Dataset excerpts

┄┄┄┄┄┄┄┄┄┄┄┄┄┄┄┄┄┄┄┄

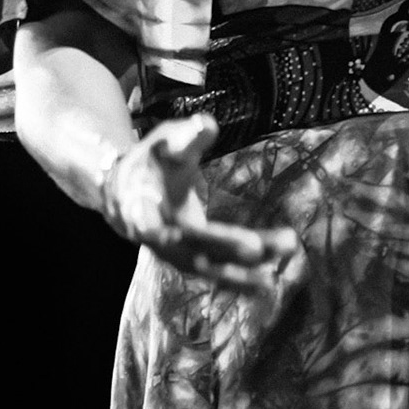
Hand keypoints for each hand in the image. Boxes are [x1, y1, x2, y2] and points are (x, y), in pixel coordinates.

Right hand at [98, 114, 298, 290]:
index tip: (175, 235)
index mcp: (145, 208)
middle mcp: (161, 240)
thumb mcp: (164, 141)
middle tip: (258, 247)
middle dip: (226, 248)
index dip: (164, 230)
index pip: (159, 223)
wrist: (128, 190)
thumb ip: (186, 137)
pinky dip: (241, 279)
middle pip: (194, 249)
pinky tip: (268, 283)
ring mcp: (176, 255)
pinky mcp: (192, 260)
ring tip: (280, 260)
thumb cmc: (151, 161)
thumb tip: (207, 125)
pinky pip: (217, 272)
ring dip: (244, 269)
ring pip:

┄┄┄┄┄┄┄┄┄┄┄┄┄┄┄┄┄┄┄┄

◆ WORK ITEM ◆
Only lines containing the string "index" belong in the answer; find them in the data above and copy them.

◆ RESPONSE FOR THIS EXERCISE ◆
index tip: (175, 235)
index mcp: (145, 208)
index dip: (164, 230)
index pip: (159, 223)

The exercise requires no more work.